- Also known as: TNN's Conspiracy Zone with Kevin Nealon
- Genre: Comedy
- Created by: Scott Carter
- Written by: Joe Bolster Tony DeSena
- Directed by: Kelly D. Hommon
- Starring: Kevin Nealon
- Country of origin: United States
- Original language: English
- No. of seasons: 2
- No. of episodes: 26

Production
- Executive producer: Scott Carter
- Production locations: Hollywood, Los Angeles, California, United States
- Running time: 30 minutes
- Production companies: Efficiency Studios TNN Originals

Original release
- Network: The New TNN
- Release: January 6 – November 10, 2002

= The Conspiracy Zone =

The Conspiracy Zone is an American discussion television program about conspiracy theories with a group of panelists, a mix of experts and celebrities. It was a half hour in length and ran for 26 episodes, though there was also an unaired pilot episode.

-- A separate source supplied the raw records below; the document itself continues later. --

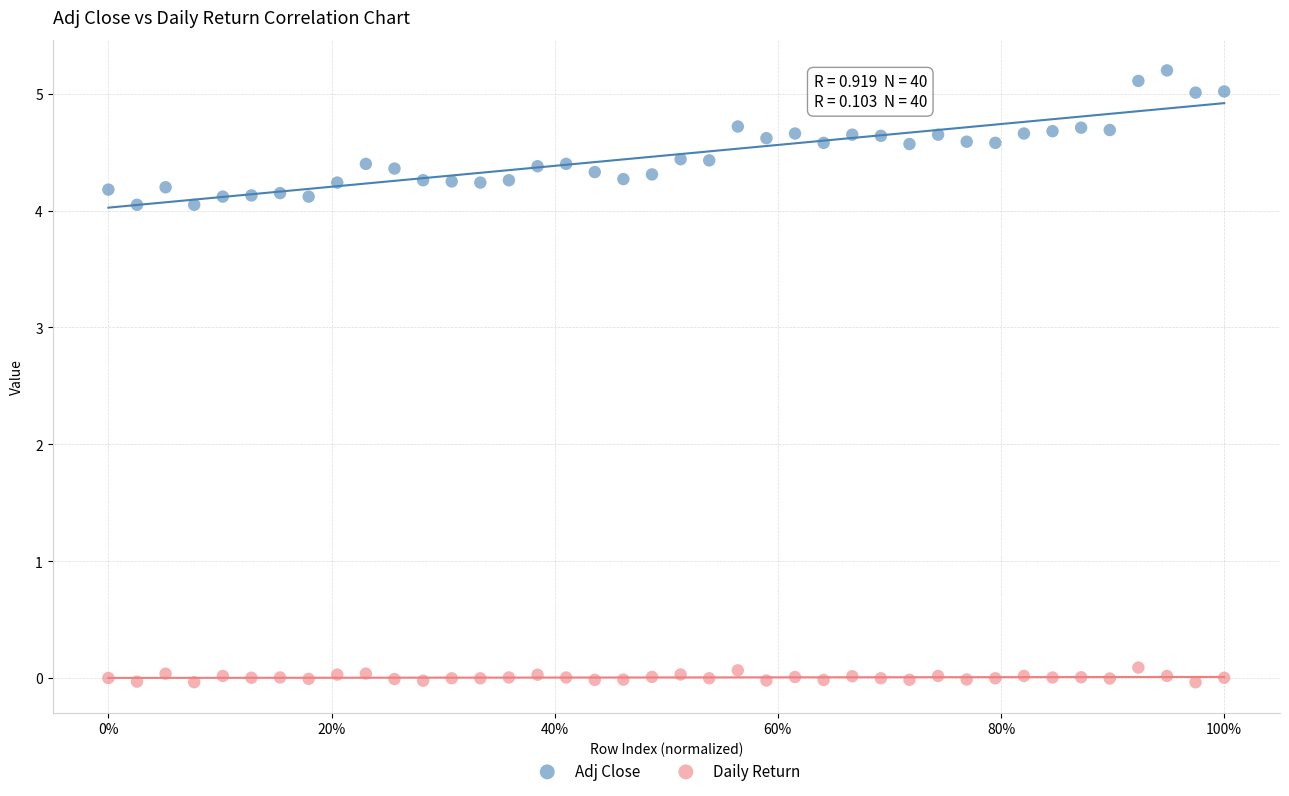

Which series has the largest Y range (max minus min)?

Adj Close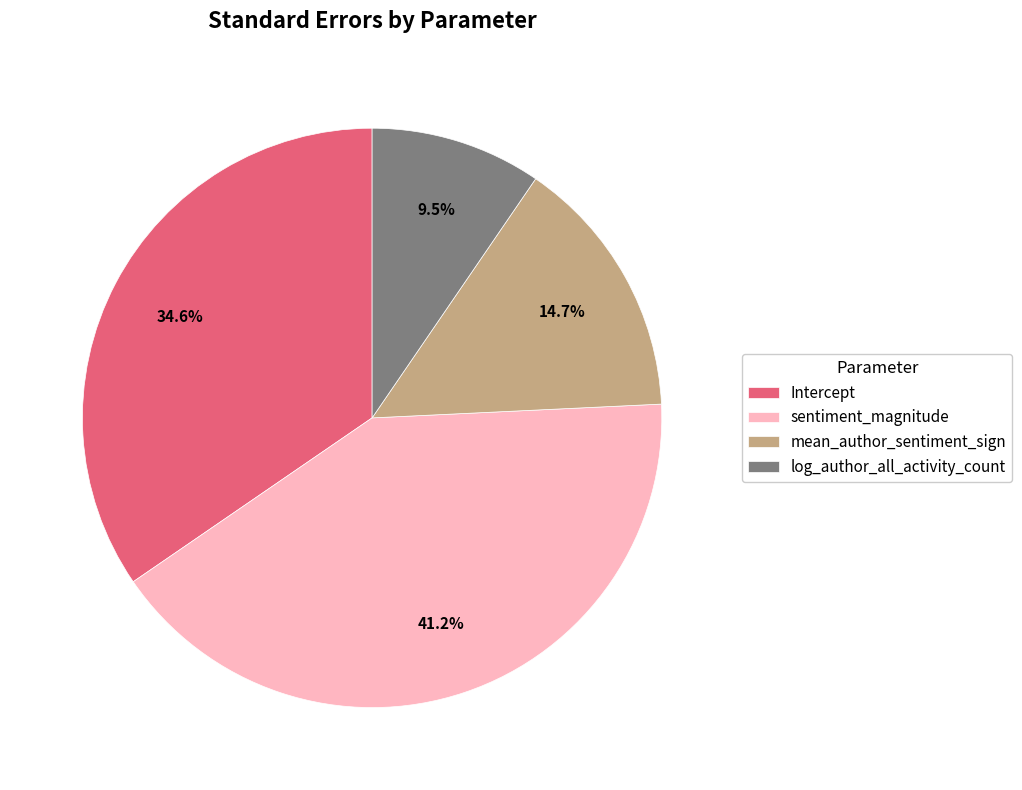

Rank the categories by value from lowest to highest.

log_author_all_activity_count, mean_author_sentiment_sign, Intercept, sentiment_magnitude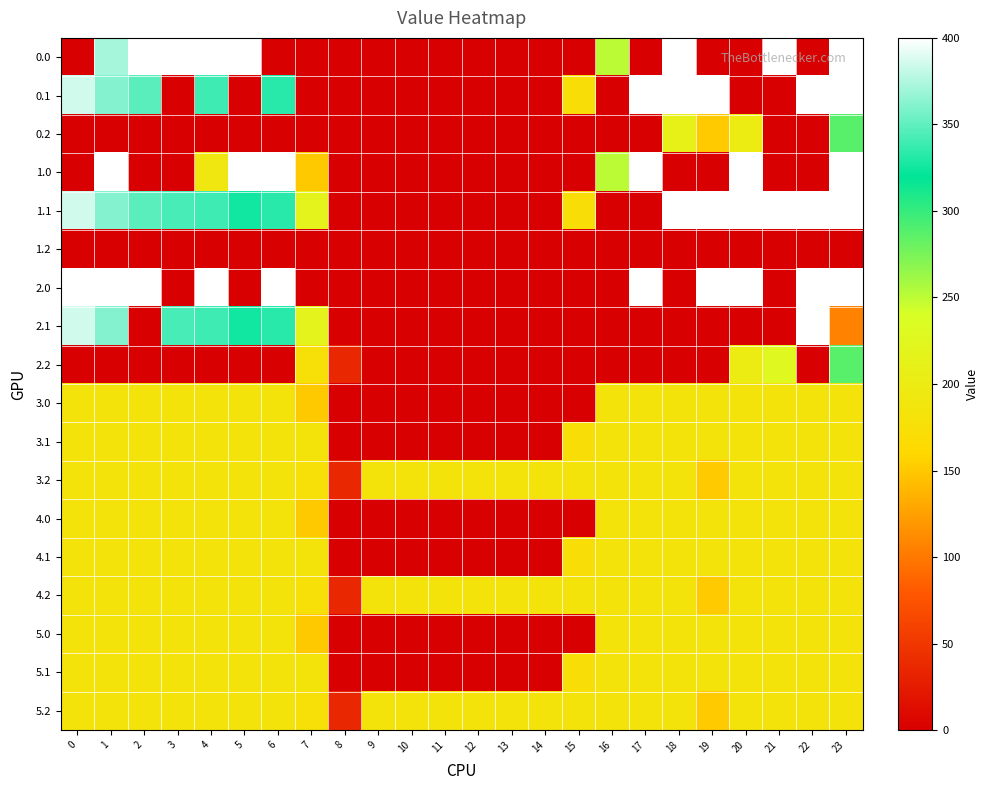

At which category is the sum across all series the highest?

23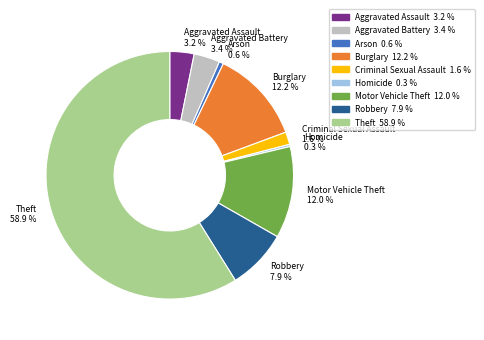

Approximately how many times larger is the value at Aggravated Battery compared to Motor Vehicle Theft?

0.3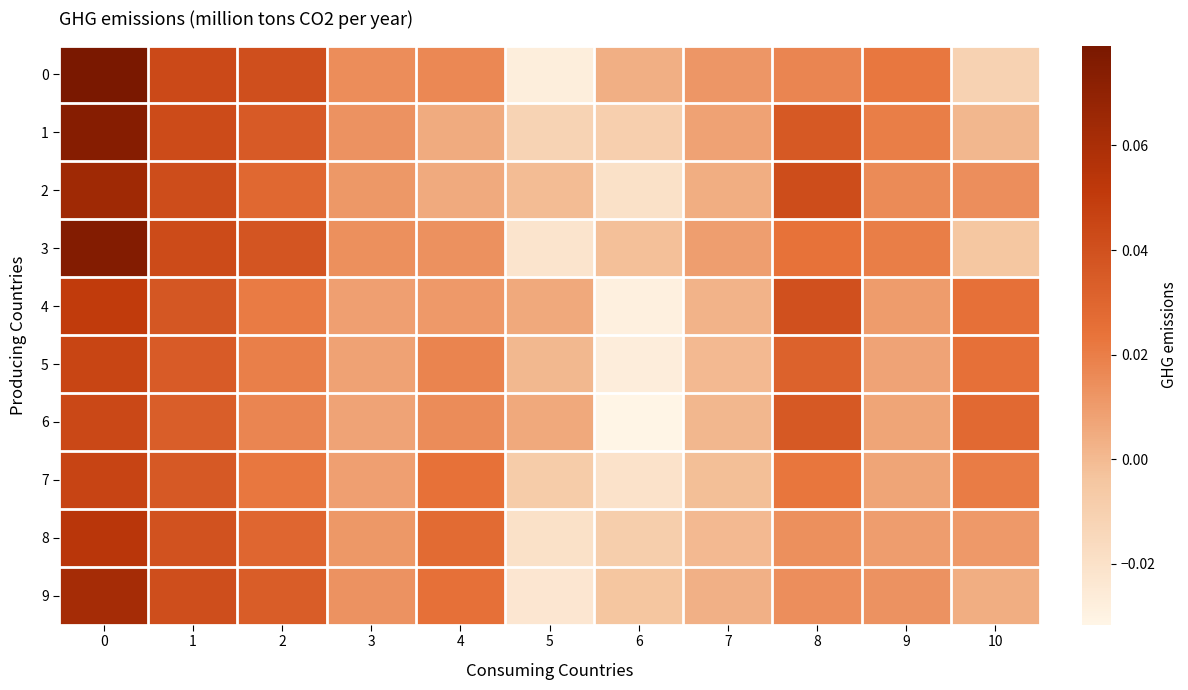

Reading left to right, list all the values displayed in this chart.

0: 0=0.1	1=0.0	2=0.0	3=0.0	4=0.0	5=-0.0	6=0.0	7=0.0	8=0.0	9=0.0	10=-0.0
1: 0=0.1	1=0.0	2=0.0	3=0.0	4=0.0	5=-0.0	6=-0.0	7=0.0	8=0.0	9=0.0	10=0.0
2: 0=0.1	1=0.0	2=0.0	3=0.0	4=0.0	5=-0.0	6=-0.0	7=0.0	8=0.0	9=0.0	10=0.0
3: 0=0.1	1=0.0	2=0.0	3=0.0	4=0.0	5=-0.0	6=-0.0	7=0.0	8=0.0	9=0.0	10=-0.0
4: 0=0.1	1=0.0	2=0.0	3=0.0	4=0.0	5=0.0	6=-0.0	7=0.0	8=0.0	9=0.0	10=0.0
5: 0=0.0	1=0.0	2=0.0	3=0.0	4=0.0	5=0.0	6=-0.0	7=0.0	8=0.0	9=0.0	10=0.0
6: 0=0.0	1=0.0	2=0.0	3=0.0	4=0.0	5=0.0	6=-0.0	7=0.0	8=0.0	9=0.0	10=0.0
7: 0=0.0	1=0.0	2=0.0	3=0.0	4=0.0	5=-0.0	6=-0.0	7=-0.0	8=0.0	9=0.0	10=0.0
8: 0=0.1	1=0.0	2=0.0	3=0.0	4=0.0	5=-0.0	6=-0.0	7=0.0	8=0.0	9=0.0	10=0.0
9: 0=0.1	1=0.0	2=0.0	3=0.0	4=0.0	5=-0.0	6=-0.0	7=0.0	8=0.0	9=0.0	10=0.0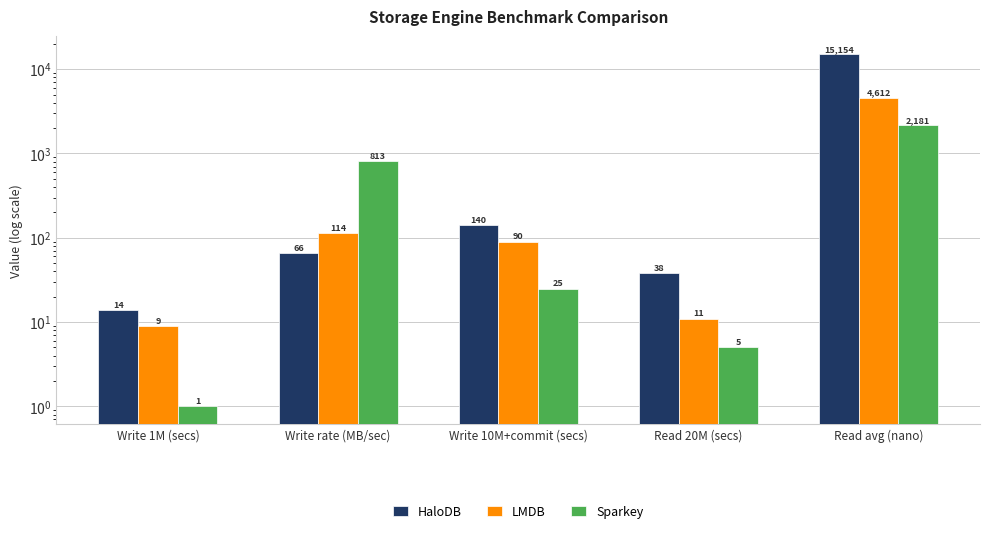

Rank the series by their maximum value, from lowest to highest.

Sparkey, LMDB, HaloDB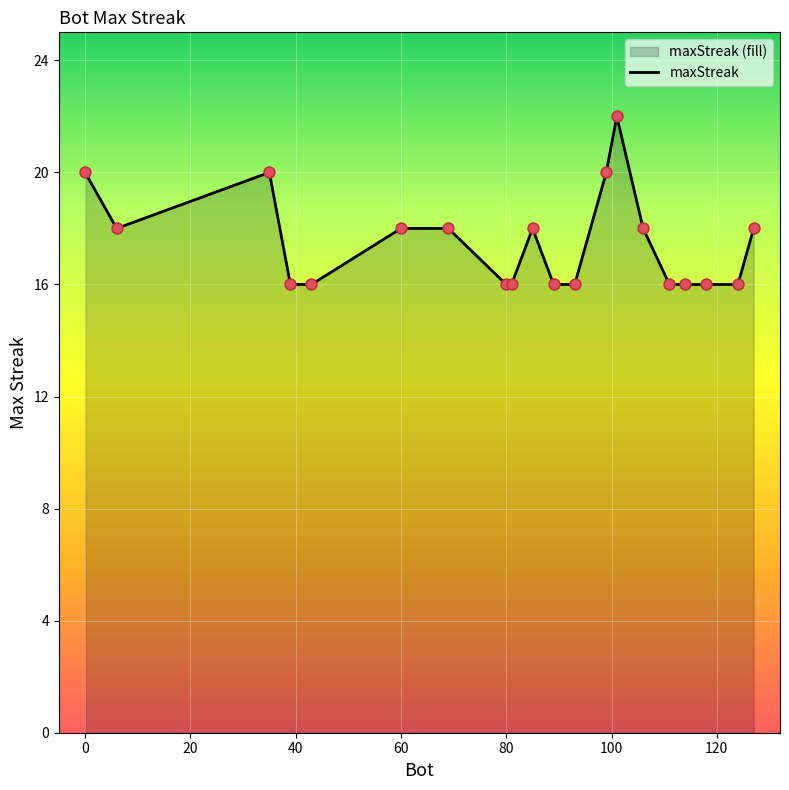

What is the minimum value shown in the chart?

16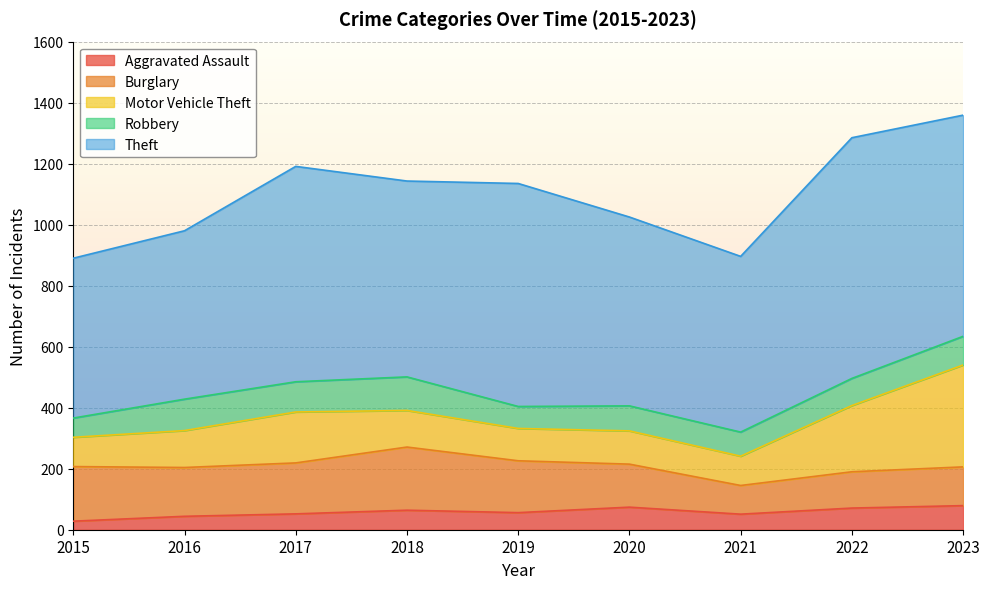

List the series in order of their peak value, highest first.

Theft, Motor Vehicle Theft, Burglary, Robbery, Aggravated Assault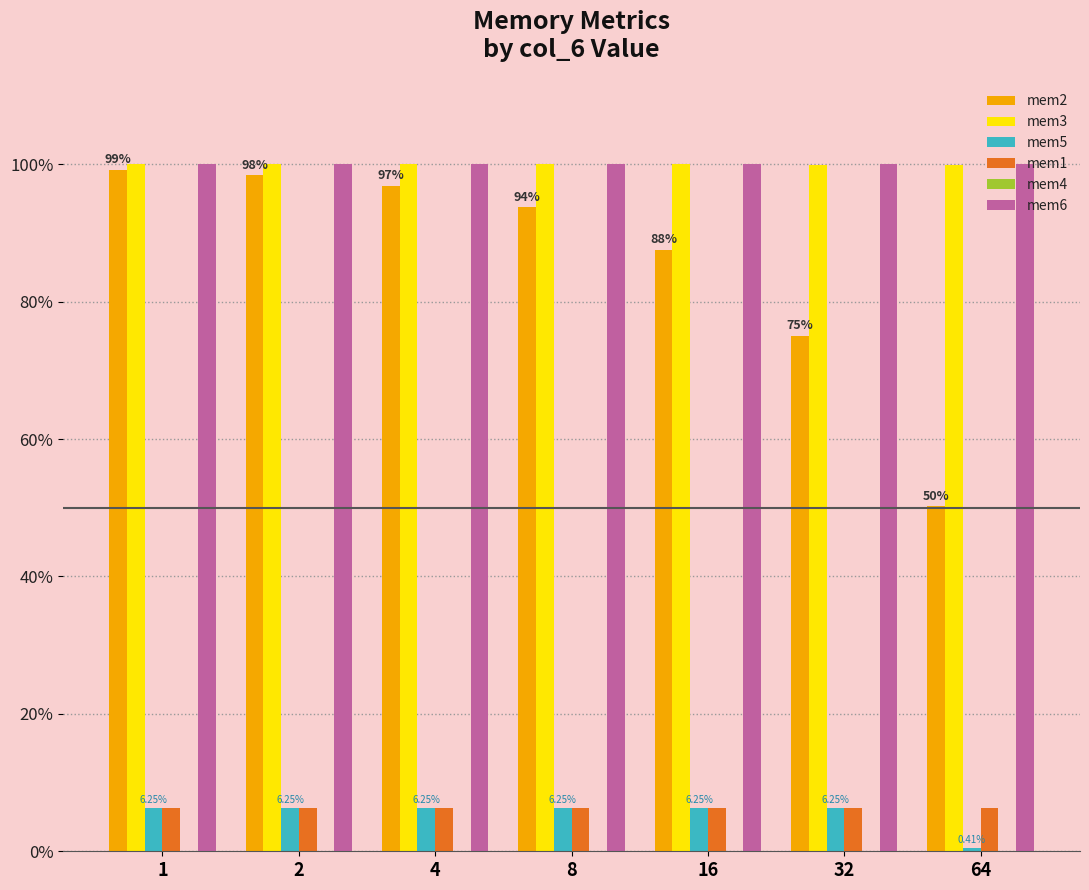

Are the bars horizontal?

No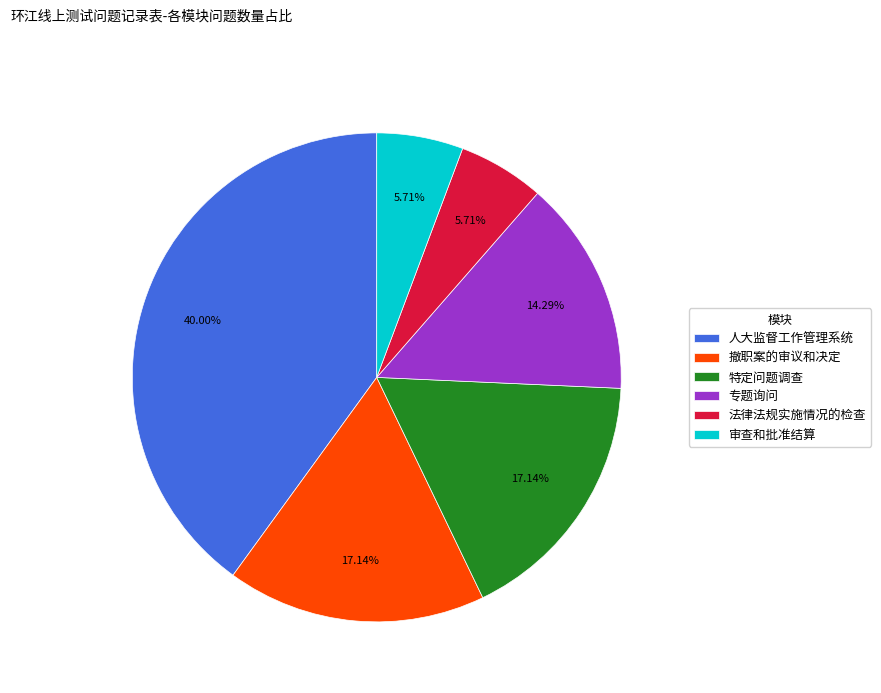

What is the ratio of the value at 法律法规实施情况的检查 to the value at 专题询问?

0.4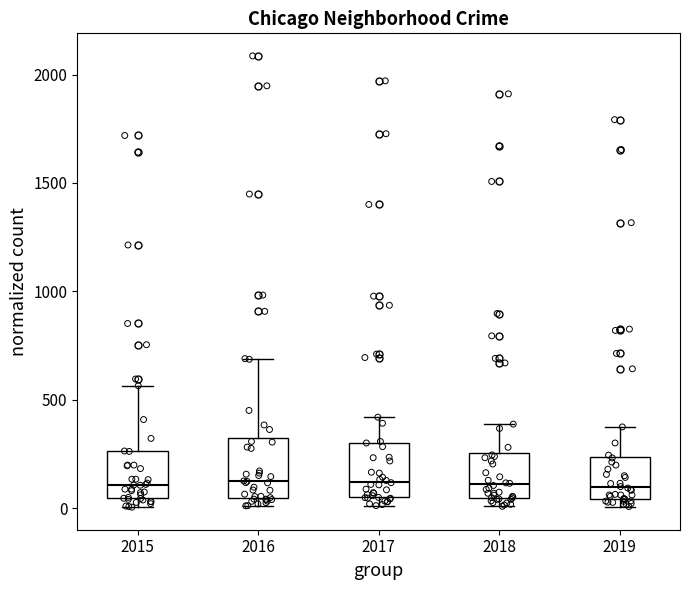

Where does the median line of the box at x = 2017 sit on the y-axis? The values are not printed on the chart, so give them approximately, as read against the axis.

100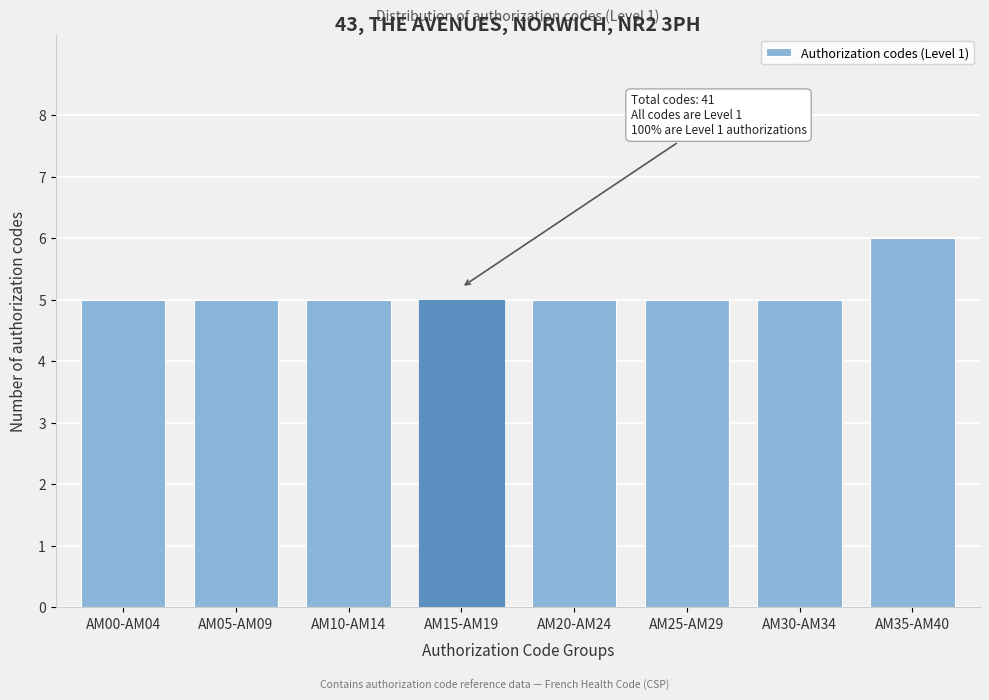

Reading right to left, what are all the values shown in this chart?

6	5	5	5	5	5	5	5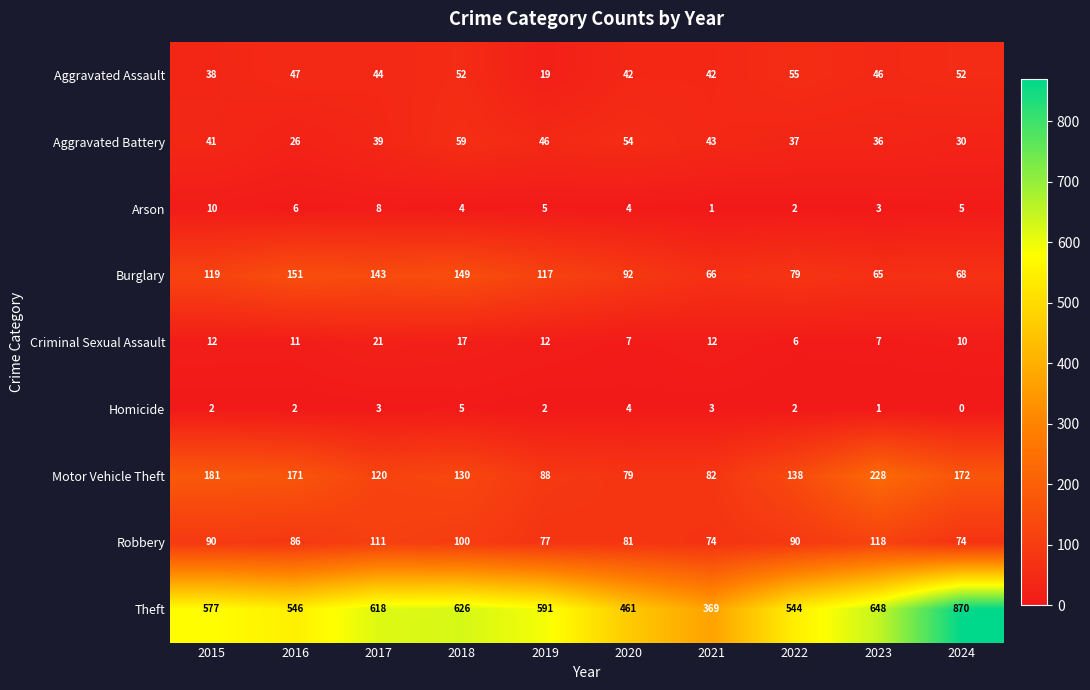

What is the difference between the highest and lowest values at 2024?

870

The show was created by Politically Incorrect producer Scott Carter and hosted by former Saturday Night Live player and comedian Kevin Nealon. The show aired on The New TNN, debuting January 2002, and was described by Carter as "a light-hearted yet open-eyed look into the world of the unexplained". The show was publicized as staying away from serious topics in favor of alien abduction and other more entertaining conspiracies. Celebrity panelists included Ann Coulter, Harlan Ellison, Kathy Griffin, Cathy Scott and French Stewart, among others. Panelists would discuss each conspiracy followed by a vote by the live audience.